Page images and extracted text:
################
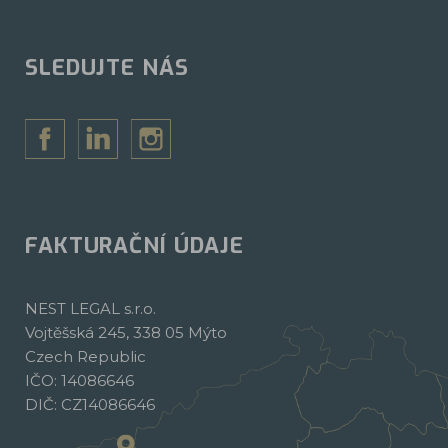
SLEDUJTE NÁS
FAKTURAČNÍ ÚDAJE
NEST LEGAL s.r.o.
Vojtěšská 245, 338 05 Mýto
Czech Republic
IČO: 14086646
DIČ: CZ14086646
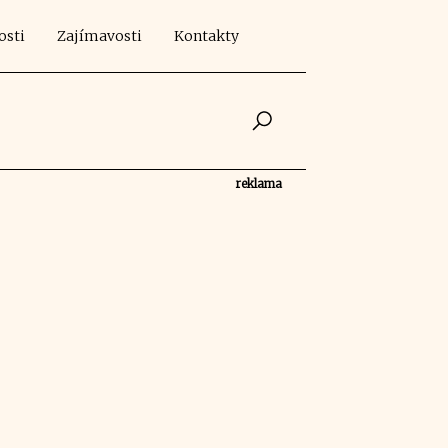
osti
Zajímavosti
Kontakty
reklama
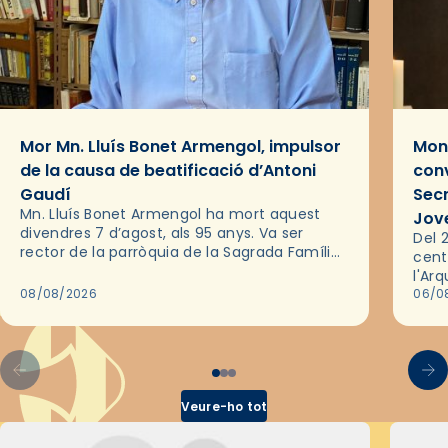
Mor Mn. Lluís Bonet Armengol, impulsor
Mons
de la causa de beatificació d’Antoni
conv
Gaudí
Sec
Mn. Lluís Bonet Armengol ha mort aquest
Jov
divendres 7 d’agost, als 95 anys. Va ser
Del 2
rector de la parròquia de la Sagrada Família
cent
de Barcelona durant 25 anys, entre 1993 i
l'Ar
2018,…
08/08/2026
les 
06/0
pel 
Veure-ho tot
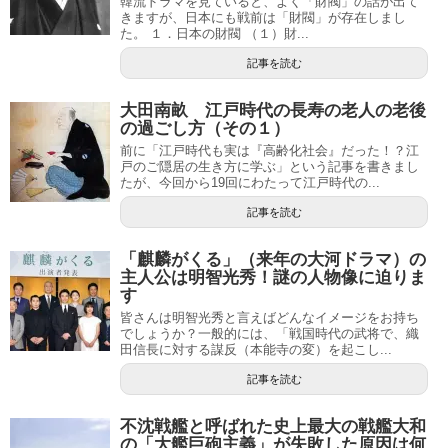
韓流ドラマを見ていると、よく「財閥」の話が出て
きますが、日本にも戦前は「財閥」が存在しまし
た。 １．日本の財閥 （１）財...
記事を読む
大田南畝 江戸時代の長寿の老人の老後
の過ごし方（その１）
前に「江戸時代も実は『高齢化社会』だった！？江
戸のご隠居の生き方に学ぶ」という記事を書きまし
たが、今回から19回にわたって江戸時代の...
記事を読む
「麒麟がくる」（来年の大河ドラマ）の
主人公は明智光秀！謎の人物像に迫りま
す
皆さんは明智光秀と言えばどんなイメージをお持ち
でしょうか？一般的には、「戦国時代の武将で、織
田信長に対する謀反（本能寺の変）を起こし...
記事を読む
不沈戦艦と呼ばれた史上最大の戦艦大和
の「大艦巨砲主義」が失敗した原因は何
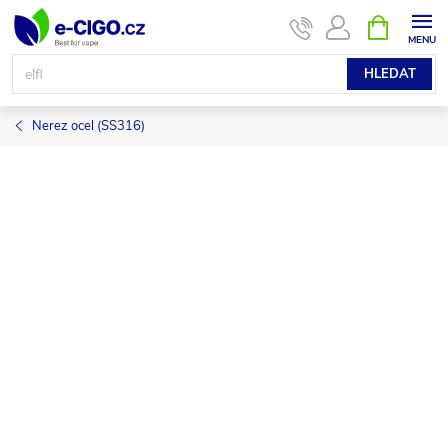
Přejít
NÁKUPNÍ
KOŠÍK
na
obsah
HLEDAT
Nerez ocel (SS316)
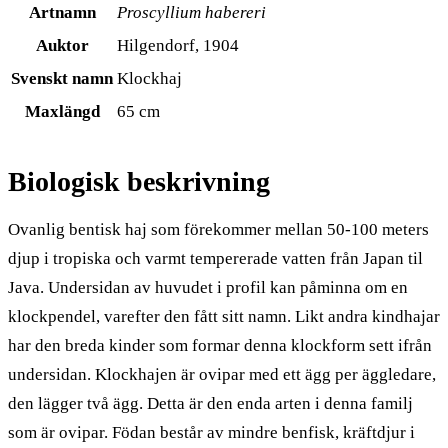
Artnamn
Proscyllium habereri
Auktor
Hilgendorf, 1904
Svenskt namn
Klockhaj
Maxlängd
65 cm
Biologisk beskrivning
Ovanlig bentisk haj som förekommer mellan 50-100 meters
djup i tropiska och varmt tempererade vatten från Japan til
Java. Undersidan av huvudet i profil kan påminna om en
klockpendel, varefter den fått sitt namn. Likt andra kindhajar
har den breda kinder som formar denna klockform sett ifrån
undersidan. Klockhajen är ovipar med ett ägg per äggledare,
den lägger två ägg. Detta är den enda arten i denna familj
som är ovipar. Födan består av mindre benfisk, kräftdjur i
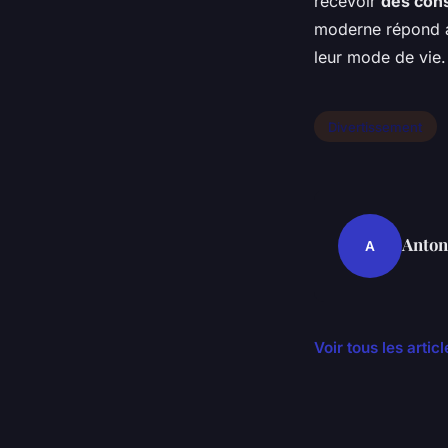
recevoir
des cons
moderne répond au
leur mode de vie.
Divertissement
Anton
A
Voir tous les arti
################
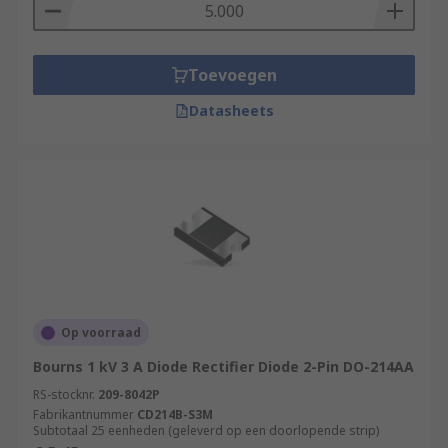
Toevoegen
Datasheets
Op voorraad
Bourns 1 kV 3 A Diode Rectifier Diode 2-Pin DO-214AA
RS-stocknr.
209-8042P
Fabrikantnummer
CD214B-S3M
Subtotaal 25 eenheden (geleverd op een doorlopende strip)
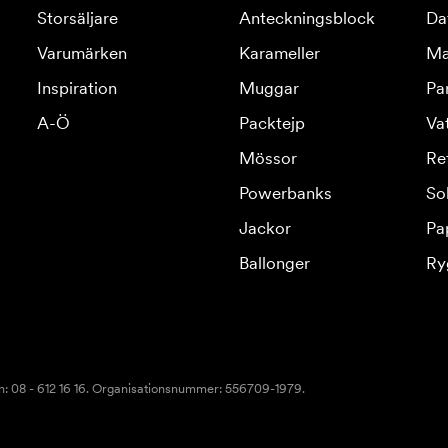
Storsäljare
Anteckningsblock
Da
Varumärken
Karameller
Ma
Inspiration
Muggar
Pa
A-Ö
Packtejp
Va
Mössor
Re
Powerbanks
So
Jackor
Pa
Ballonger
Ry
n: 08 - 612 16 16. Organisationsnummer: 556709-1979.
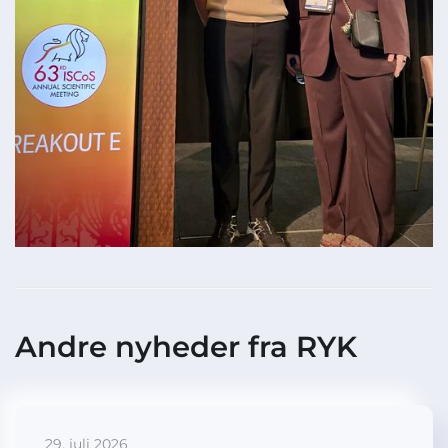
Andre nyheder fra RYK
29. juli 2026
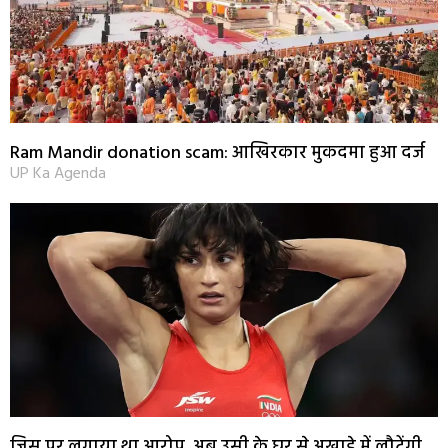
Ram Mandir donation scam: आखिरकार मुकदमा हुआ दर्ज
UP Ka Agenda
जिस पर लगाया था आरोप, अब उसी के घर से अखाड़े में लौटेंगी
################
_What is being asked:_ Among the entries above, how many lines include the word "Lluís"? Give the number with no comment.

_Answer:_ 2